This week’s Voices is written by Joanne Loiben who is a 2nd year rabbinical student at HUC-JIR in LA. Joanne is one of 6 students who are receiving YES Fund scholarships this year from WRJ.
Parshat Tzav is meant to grab your attention. This Torah portion begins as God tells Moses to command Aaron and his sons, the priests, specific instructions regarding a variety of sacrifices. The striking technique is the use of word tzav itself, literally meaning “command.” (Leviticus 6:2) This is one of the rare cases where God tells Moses to command, as opposed to a less forceful verb such as daber, meaning “say.”
As a former sixth grade teacher, I have a great understanding and appreciation for this technique. If I had specific instructions that would be crucial for the students to know, I would clap a rhythm that my students would then repeat. This was their signal to pay attention. Similarly, this summer as a tour educator for a bus of 16 year-olds in Israel, we were taught that in emergency situations, we must communicate in short and loud phrases that convey specific instructions such as “stop now!” or “follow me!” Saying either of those phrases in a meek tone would have been significantly less effective in grabbing the attention of a crowd.
Now the question becomes: what is so important about the following words to which the text calls our attention? Directly after our interest is peaked with the variance in God’s command to Moses, the ritual of the burnt offering is explained. However, the word for ritual used here derives from the root torah, which means “teaching.” (Leviticus 6:2) The teaching in this case is specifically about the sacrifices, which was one of the central elements of Judaism in the desert as well as in Temple times. Therefore, the instructions are essential, as these are offerings to God. As the Torah portion continues, the specific instructions to the priests become broadened to all of the Israelites, as the word used to follow the laws of the sacrifices becomes nefesh -- the feminine noun which includes both women and men. (Leviticus 7:27) This dictates the importance of the sacrifices to all of the people in the community.

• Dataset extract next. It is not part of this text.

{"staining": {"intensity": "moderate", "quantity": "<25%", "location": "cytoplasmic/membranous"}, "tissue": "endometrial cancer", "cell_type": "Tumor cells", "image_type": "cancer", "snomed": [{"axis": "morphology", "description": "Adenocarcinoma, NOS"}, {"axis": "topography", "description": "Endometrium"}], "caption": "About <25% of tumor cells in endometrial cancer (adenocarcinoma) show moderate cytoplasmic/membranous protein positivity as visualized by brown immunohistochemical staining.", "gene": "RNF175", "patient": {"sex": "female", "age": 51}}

In 2017, we no longer make sacrifices according to the particular laws given in Parshat Tzav. However, we can still draw meaning from these commands. The ritual or “torah” today can still refer to the sacrifices we must make, just like those commanded to the people of Israel in Leviticus. While our sacrifices no longer include offerings of animals, they can include the sacrifices of our time and resources. There are plenty of ways to give symbolic offerings to God. Just this past week, I went with my religious school students to visit St. Joseph’s Center in Venice, California, and I witnessed the incredible sacrifices people give from their time, money, and resources to help those in need in our community. The efforts of these dedicated people who volunteer with this organization are an example of the countless ways we can bring gifts to God. The Torah explains that all of Israel, kol nefesh, has the obligation to partake in the sacrifices, and I believe that it is just as important today to discover how we can sacrifice a portion of our time and resources for the greater good. Just as God and Moses commanded the attention of Aaron and his sons to listen carefully for the instructions to sacrifice, so too for the modern readers, we can understand this as a call to stop and think about why this might be a significant command for us as well.